No, no, no, she simply couldn’t bear the thought of Rosemary living in the building, just floors away from her, and having to run into her and George all the time in the elevator. She didn’t want Rosemary invading for more Chinese meals with her suddenly woke mother. As if she was seized by some mania, Lucie sat down at her mother’s desk, opened her laptop, and began frantically composing a new letter, her heart pounding in tandem with the words she was pounding on the keyboard. When she was finished, she printed the new version on her mother’s letterhead, forged her signature quickly, and placed the resealed envelope back in her mom’s outgoing tray.

DR. MARIAN TANG CHURCHILL

999 FIFTH AVENUE, APT 12B, NEW YORK, NEW YORK 10021 (212)358-9880

July 14, 2018

To the Board of Directors of 999 Fifth Avenue:

It gives me great pleasure to highly recommend Rosemary Zao to our building. I met Rosemary earlier this summer, as she is renting the house of a family friend, Harry Stuyvesant Fish, in East Hampton. Though I have not known Rosemary for very long, we have become good friends and have shared many fascinating experiences in a very short time.
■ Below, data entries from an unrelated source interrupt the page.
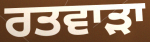
ਰਤਵਾੜਾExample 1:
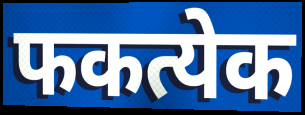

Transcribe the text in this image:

फकत्येक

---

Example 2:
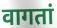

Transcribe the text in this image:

वागतां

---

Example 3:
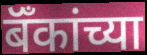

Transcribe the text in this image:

बॅँकांच्या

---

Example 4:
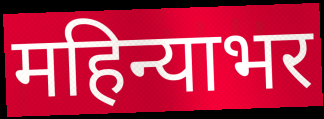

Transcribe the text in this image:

महिन्याभर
Over the months, my respect for Rosemary has grown as I have watched her tirelessly pursue her special gift as the consummate hostess. She is very social, and her theme parties in East Hampton, thrown on a weekly basis, have already become legendary for their originality. Especially memorable was the Beasts of Burden S&M-themed party that she threw last month, complete with thirteen boa constrictors, a lemur, a cheetah, and dominatrix twins from Berlin. (You should have seen what those twins could do with those snakes!) Rosemary took great effort to line all the hallways leading all the way up to the attic of this National Register Victorian wooden house with tens of thousands of long-tapered medieval candles, flickering away freely, and it was such a success that she has promised to host a similar soiree at her new Manhattan apartment on a bimonthly basis with the same type of candles.
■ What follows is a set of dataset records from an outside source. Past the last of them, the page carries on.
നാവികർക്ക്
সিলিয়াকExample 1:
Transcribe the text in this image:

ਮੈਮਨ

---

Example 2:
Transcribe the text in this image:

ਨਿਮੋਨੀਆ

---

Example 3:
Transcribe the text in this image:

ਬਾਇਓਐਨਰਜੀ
Rosemary is above all a very considerate and polite person, and I have learned from people who have known her far longer about her extraordinary humanitarian work. She has consistently provided a haven to those in need, and her homes around the world have always had an “open door” policy. She has looked after Islamic dissidents released from Guantánamo Bay and homeless Appalachian teenagers addicted to opioids, and after meeting two pregnant Syrian refugees at a UN action alert party, Rosemary invited both women to stay at her home for the duration of their final trimesters and even financed their home births.
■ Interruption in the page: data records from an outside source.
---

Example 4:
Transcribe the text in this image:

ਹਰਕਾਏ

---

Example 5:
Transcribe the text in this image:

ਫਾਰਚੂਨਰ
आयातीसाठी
Such generosity and sensitivity is a hallmark of Rosemary’s. As she painstakingly sought to create a well-appointed home out of her Hong Kong apartment several years ago, I was told how conscientiously considerate she was to her neighbors during the renovations and the sixty-nine applications of aubergine-colored lacquer to her drawing room. She even rented special trucks with ventilation units to ease the fumes from the building for the fortnight that it took to dry the layers of lacquer. (The effect was stunning. Very much like what Mario Buatta did for the Langerford apartment, before their tragic double suicide.) I am certain Rosemary will do the same in her new home and that she will become a treasured addition to the building.

Sincerely,

Marian Tang Churchill

CHAPTER SEVENTEEN


The Animal Rescue Fund Summer Gala

 

Southampton


Marian, Freddie, Lucie, Charlotte, the board of the fund-raising committee, and all the staff and volunteers of the Animal Rescue Shelter of Long Island formed a receiving line at the entrance courtyard of the spectacular thirty-acre oceanfront equestrian estate in Southampton. At 5:40 p.m., a Chevy Suburban could be spotted turning onto the long gravel driveway from the majestic gated entrance, and when it came to a stop outside the front door of the main house, Cornelia Guest (Green Vale School / Foxcroft / Wheatley / Professional Children’s School), who was at the wheel, stepped out looking like a no-nonsense country girl in a faded yellow T-shirt, Lilly Pulitzer shorts, a pair of flip-flops, and a cardigan slung over her shoulders.